There is now evidence for resolved metal-rich populations in the halo and disk of M31. Bellazzini et al. (2003) find descending metal-rich giant branches in the M31 halo (Figure 1.2), and numerous studies since the pioneering work of Mould & Kristian (1986) find a metal-rich halo extended to 30 kpc (e.g. Durrell et al. 2004). Brown et al. (2003,2006) have undertaken deep HST/ACS imaging of M31 halo fields and find evidence for suprasolar metallicities both in the disk (32 kpc distant from the nucleus) and in the spheroid (12 kpc from the nucleus). In the case of the M31 fields, the case for the super-metal-rich populations is based on the modeling of the main-sequence turnoff. Keck spectroscopy of the stars in these populations (Koch et al., work in preparation) now in progress will further test whether super-metal-rich stars are present in these low-density environments.
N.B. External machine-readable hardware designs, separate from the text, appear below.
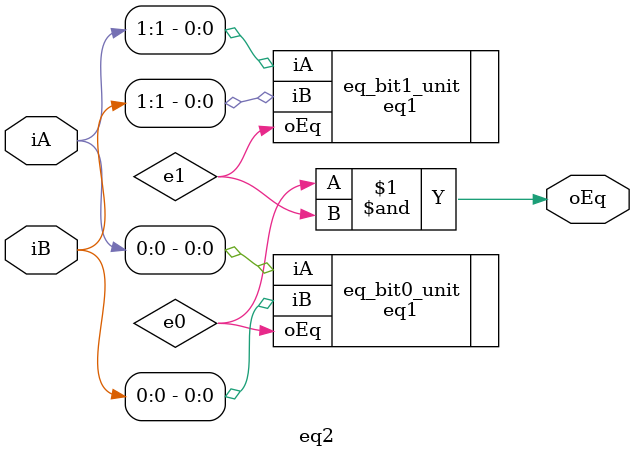
<source format=v>
module eq2
	(
		input wire[1:0] iA, iB,
		output wire oEq
	);

	wire e0, e1;

	eq1 eq_bit0_unit (.iA(iA[0]), .iB(iB[0]), .oEq(e0));
	eq1 eq_bit1_unit (.iA(iA[1]), .iB(iB[1]), .oEq(e1));

	assign oEq = e0 & e1;
endmodule

</source>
The galaxy M31 is not alone in possessing an extended population of metal-rich stars. Mouhcine et al. (2005a) find a trend of halo metallicity with parent-galaxy luminosity (Figure 1.3), with the field populations spanning 1.5 dex in metallicity. However, M31 does remain as having among the most metal-rich halos in our sample of nine galaxies. Is the complex interaction history of M31 an anomaly, or does it suggest a mechanism for populating the stellar content of the halos of massive galaxies? Since it is difficult to form metal-rich stars in the very-low-density environments of halos, one might instead suspect that these stars form in dense star clusters or in bulges and inner disks. It is more likely that the presence of these metal-rich populations at great distances is the result of their ejection via one or more significant mergers; it will be interesting to model this mechanism in detail.